Entertainment: Tom Ford leads the streetwear resistance

Tom Ford leads the streetwear resistance

Tom Ford could not have known he would open the spring 2019 collections hours after the Trump resistance in the White House tipped its hand, but it was a pretty sure bet something big was likely to happen.

NEW YORK — It’s a tough game to have to put on a fashion show in the current extreme news cycle. Especially when that show happens to be the first one of New York Fashion Week. You’ve got to make a pretty good case for your own relevance.

Tom Ford could not have known he would open the spring 2019 collections hours after the Trump resistance in the White House tipped its hand, but it was a pretty sure bet something big was likely to happen.

So it was a smart idea (and a lucky coincidence) he started with some resistance of his own.

“I feel that fashion has somehow lost its way a bit, and it is easy for all of us to be swept up in trends that have lost touch with what women and men want to actually wear,” Ford said in notes emailed after his show. The front-row presence of Henry Golding — the newly minted “Crazy Rich Asians” heartthrob and probable fashion week most-invited, who donned a sleek white dinner jacket and black bow tie by Ford to take his seat between Anna Wintour and Cardi B — presumably being an indication of Ford’s own in-touchness.

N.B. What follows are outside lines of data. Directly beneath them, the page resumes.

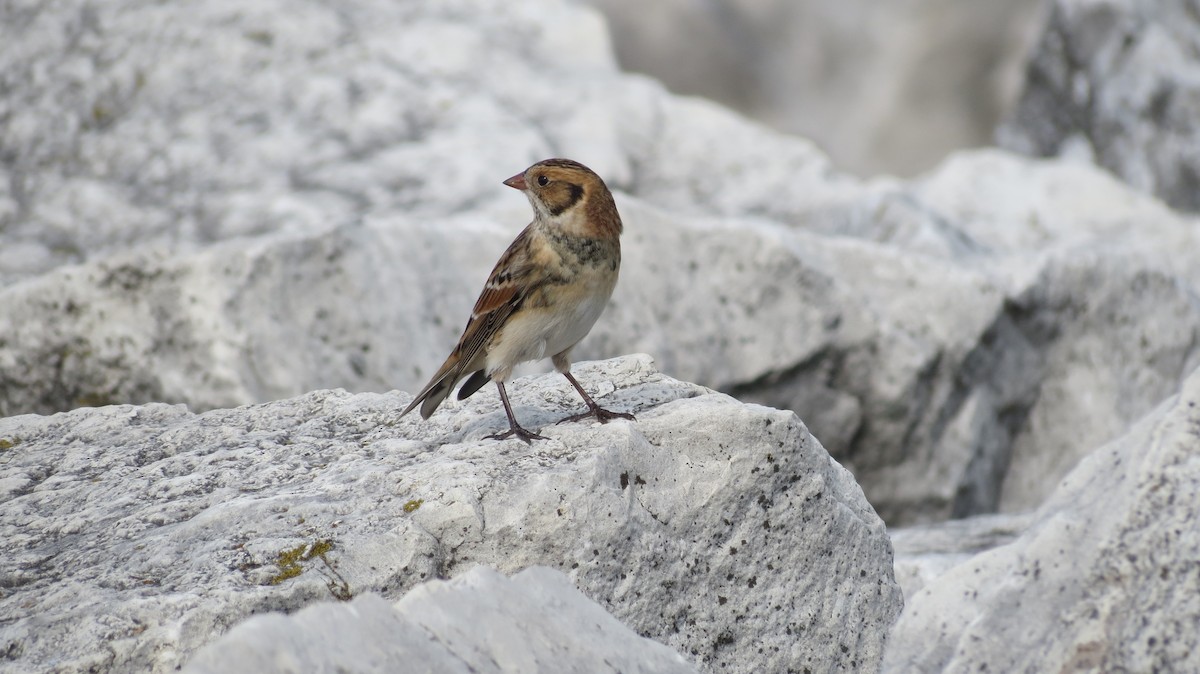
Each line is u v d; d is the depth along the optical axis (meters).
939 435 12.93
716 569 6.53
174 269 10.72
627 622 6.27
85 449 7.61
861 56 22.36
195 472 7.08
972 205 17.62
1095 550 5.82
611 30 22.00
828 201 17.00
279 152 16.03
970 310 12.87
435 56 18.34
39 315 10.83
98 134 16.86
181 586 5.71
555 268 7.30
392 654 4.62
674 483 6.55
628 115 18.23
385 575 5.90
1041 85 22.05
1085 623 5.59
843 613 6.82
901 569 8.55
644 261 12.59
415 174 15.25
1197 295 14.61
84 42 18.25
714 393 7.59
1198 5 21.89
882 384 12.62
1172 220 17.17
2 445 7.86
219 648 4.36
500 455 6.68
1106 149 21.50
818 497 6.77
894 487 12.93
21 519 6.66
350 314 11.03
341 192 14.95
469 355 7.39
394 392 8.37
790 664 6.64
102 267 10.82
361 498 6.38
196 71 17.80
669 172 17.47
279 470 7.03
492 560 6.14
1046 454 13.75
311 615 4.65
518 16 20.09
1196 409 5.94
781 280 12.62
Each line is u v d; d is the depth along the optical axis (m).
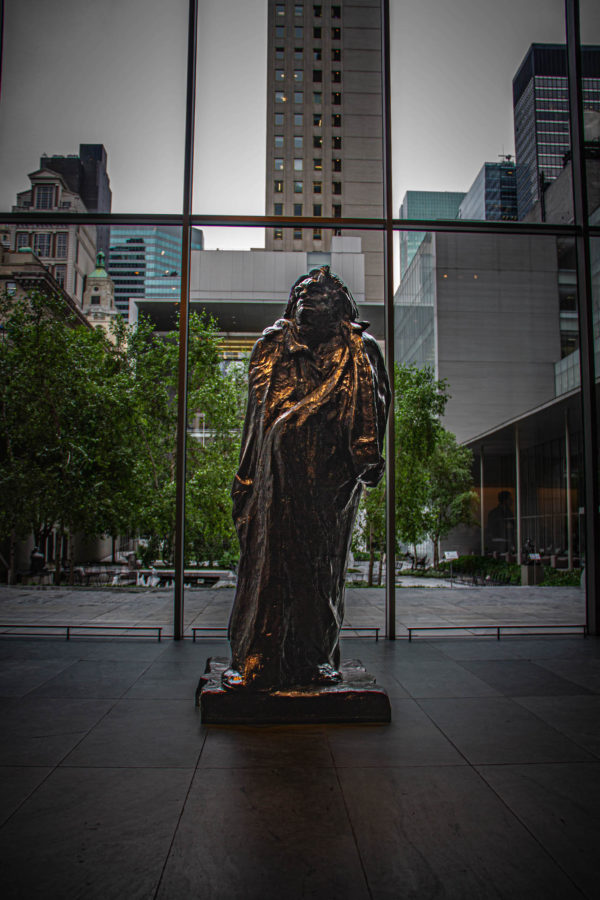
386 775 4.00
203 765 4.13
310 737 4.65
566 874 2.90
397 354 35.72
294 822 3.38
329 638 5.20
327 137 52.62
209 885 2.79
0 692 5.84
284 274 16.59
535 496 30.19
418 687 6.11
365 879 2.84
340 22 54.34
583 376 9.25
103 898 2.69
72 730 4.80
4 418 15.70
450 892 2.75
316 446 4.96
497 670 6.82
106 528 17.03
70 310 15.77
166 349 16.34
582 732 4.82
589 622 9.06
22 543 19.28
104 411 16.05
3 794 3.70
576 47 9.45
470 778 3.96
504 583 19.27
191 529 16.78
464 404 31.56
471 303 32.03
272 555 4.98
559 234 9.28
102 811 3.49
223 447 16.62
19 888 2.76
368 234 34.84
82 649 7.79
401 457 17.84
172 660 7.19
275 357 5.29
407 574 21.62
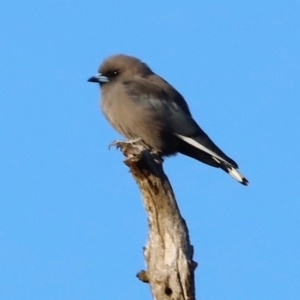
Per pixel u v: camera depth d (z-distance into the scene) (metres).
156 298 9.98
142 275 10.20
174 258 10.02
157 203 10.28
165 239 10.16
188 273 9.95
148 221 10.38
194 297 9.98
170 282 9.92
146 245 10.31
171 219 10.24
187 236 10.27
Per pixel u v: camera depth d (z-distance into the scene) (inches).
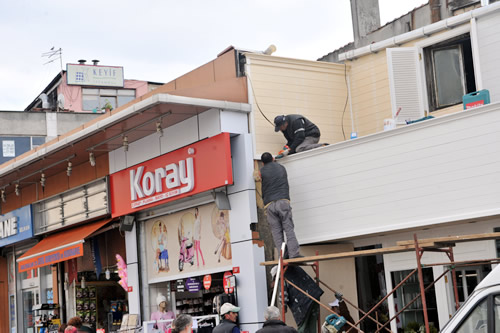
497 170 379.6
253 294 466.9
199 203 514.9
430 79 525.0
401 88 518.9
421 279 331.9
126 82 1547.7
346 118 551.5
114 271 650.2
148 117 490.3
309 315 441.4
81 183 627.8
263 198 460.8
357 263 501.4
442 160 402.3
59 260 600.1
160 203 530.3
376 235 466.3
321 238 456.8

However, where Golding’s appearance might have suggested a look forward — or at least a keen sense of the current moment — Ford’s clothes seemed like nothing so much as a step back: to the beginning of his own career at Gucci in the mid-1990s, when Carine Roitfeld, the French stylist-turned-magazine-editor, was his muse, and his women ruled the C-suite in pencil skirts and stilettos.

There were pencil skirts galore this time around, too — ruched tight at the thigh or flyaway at the hem, flashing just a bit of lingerie lace, like a promise, at the knee — under strong-shouldered faux crocodile suit jackets, all worn with metal spike heels, all often caught at the waist by tough leather corsets. There were men (mostly as accessories to the women, in complementary shades) in gleaming, narrow silk suits and geek sleaze square glasses. Otherwise, there were very few trousers, unless in a tux. There were a lot of neutrals: black, beige, lilac, white. There was some leopard, especially for evening, over lavish silk fringe. And capes billowing off the shoulders of slinky dresses.

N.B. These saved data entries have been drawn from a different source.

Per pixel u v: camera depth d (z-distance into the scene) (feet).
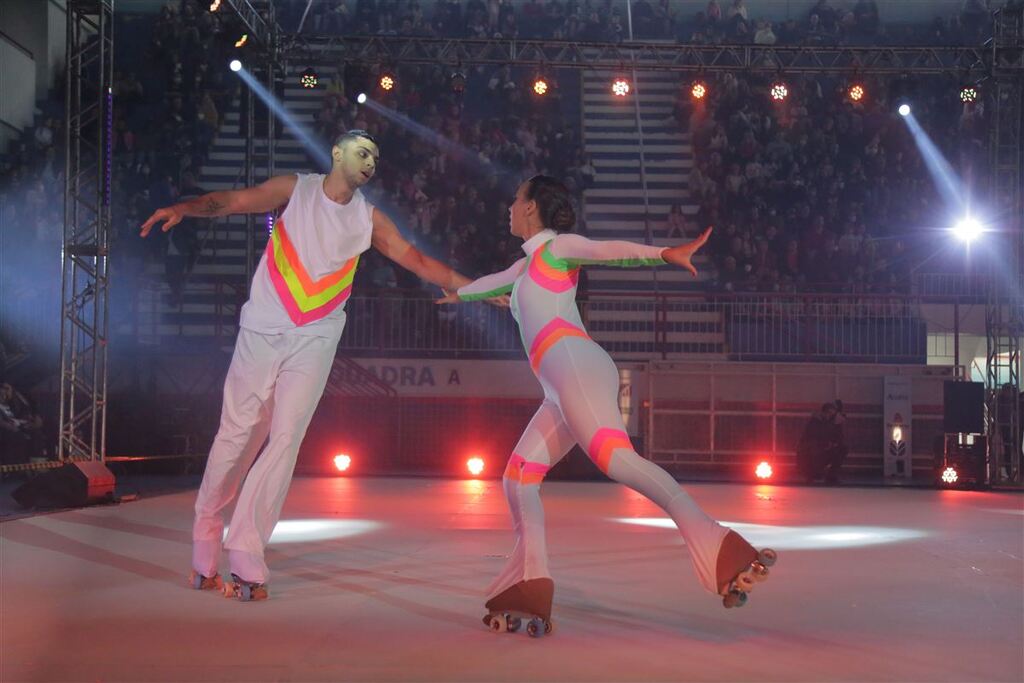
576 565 24.44
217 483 20.71
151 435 64.18
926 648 16.15
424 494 47.78
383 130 85.10
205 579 20.74
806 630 17.38
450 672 14.24
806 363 71.15
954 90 87.10
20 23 83.76
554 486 56.13
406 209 82.12
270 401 20.63
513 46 68.95
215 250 80.33
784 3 96.89
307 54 69.56
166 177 80.33
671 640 16.43
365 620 17.69
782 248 79.87
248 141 68.69
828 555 27.40
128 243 76.18
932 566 25.50
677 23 98.32
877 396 71.05
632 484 15.87
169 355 67.72
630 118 93.35
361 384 70.54
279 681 13.76
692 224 84.17
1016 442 61.82
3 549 26.76
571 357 16.51
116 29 93.61
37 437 57.98
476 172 83.46
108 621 17.60
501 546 27.73
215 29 88.12
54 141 79.56
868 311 72.18
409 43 69.41
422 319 71.00
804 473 65.82
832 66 70.18
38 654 15.21
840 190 83.20
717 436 71.15
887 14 96.84
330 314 20.72
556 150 84.89
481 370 70.54
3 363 64.18
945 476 60.70
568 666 14.64
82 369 64.80
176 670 14.29
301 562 24.57
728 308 74.28
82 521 34.12
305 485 54.13
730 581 14.78
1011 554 28.04
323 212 20.40
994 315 63.87
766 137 86.74
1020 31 63.05
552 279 16.99
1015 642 16.62
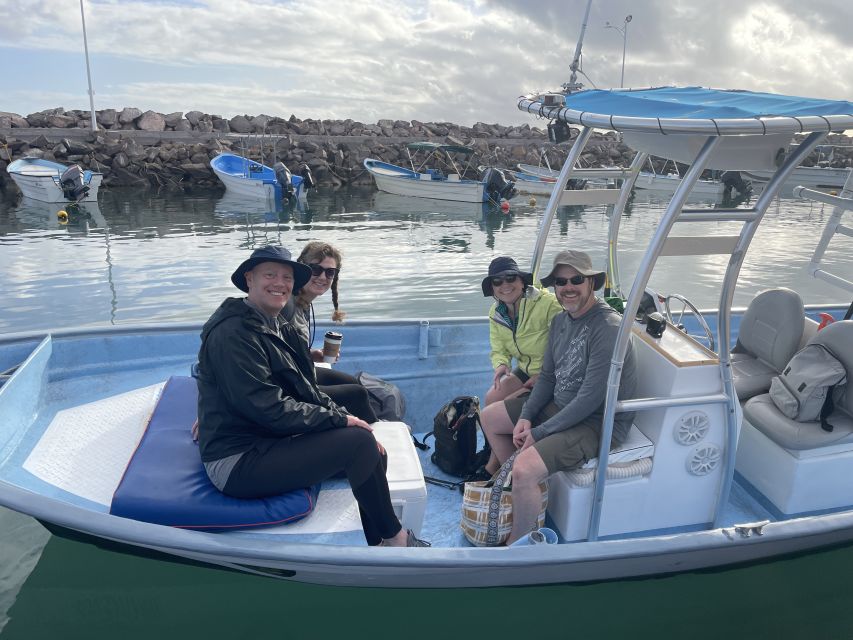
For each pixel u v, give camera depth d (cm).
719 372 271
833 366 295
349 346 427
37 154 2214
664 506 287
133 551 270
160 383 371
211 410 244
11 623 262
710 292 995
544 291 340
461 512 301
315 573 253
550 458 264
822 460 300
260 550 226
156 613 272
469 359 439
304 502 253
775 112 221
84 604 273
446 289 991
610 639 273
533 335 337
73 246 1260
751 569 297
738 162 233
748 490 329
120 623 266
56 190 1814
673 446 278
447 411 349
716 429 281
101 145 2322
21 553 296
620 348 245
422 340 430
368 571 243
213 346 237
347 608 275
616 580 281
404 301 920
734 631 275
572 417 270
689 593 292
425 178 2244
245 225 1584
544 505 276
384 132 3050
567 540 281
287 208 1927
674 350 281
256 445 246
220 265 1111
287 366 249
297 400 258
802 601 291
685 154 237
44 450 298
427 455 376
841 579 304
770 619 282
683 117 222
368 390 356
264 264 247
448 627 277
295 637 269
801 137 333
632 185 359
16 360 363
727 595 294
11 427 306
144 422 324
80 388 364
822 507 309
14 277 1007
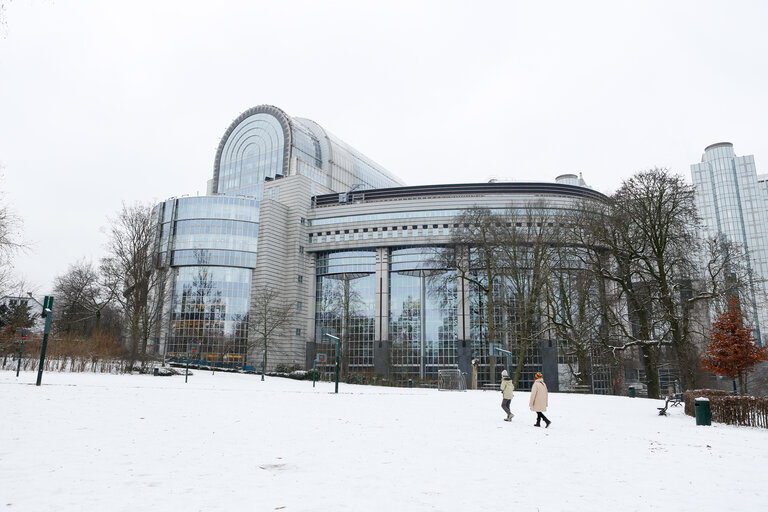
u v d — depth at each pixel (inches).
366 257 3479.3
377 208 3476.9
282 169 3993.6
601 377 2770.7
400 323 3321.9
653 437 605.6
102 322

But what was really interesting was what there was not: athleisure or streetwear. There was not a sneaker in sight.

No sneakers! Be still, my beating-hard-because-I’m-on-a-treadmill heart.

This was not casual dressing. It didn’t even look like it placed a terribly high premium on comfort (certainly those shoes did not), one of the catchwords of recent seasons. Sure, some of the fabrics were stretchy, but not in a yoga-way — in a trussed-up-in-silk-jersey way.

That’s not necessarily a bad thing. Recently Ford’s collections have swung between a kind of overwrought decadence and a neon disco/aerobics rabbit hole, greased by the rise of the workout wardrobe. It’s something of a relief to see a designer stop chasing the chimera of the athletic world.

But while this was very much a return to form, it’s an old form — a definition of power that relies on hobble skirts, chopped and changed le smokings, and the boardroom/bedroom trope. (The menswear, less fraught, was also less dated.) Once upon a time, that was exactly what people wanted. Ford gave it form, and it made him famous.

In the context of today, however, when hurtling toward the next crisis and needing to turn on a dime are among the few constants, and when a revolt against the establishment may be in the offing, it seemed less like a solution than a well-executed, occasionally alluring, exercise in nostalgia.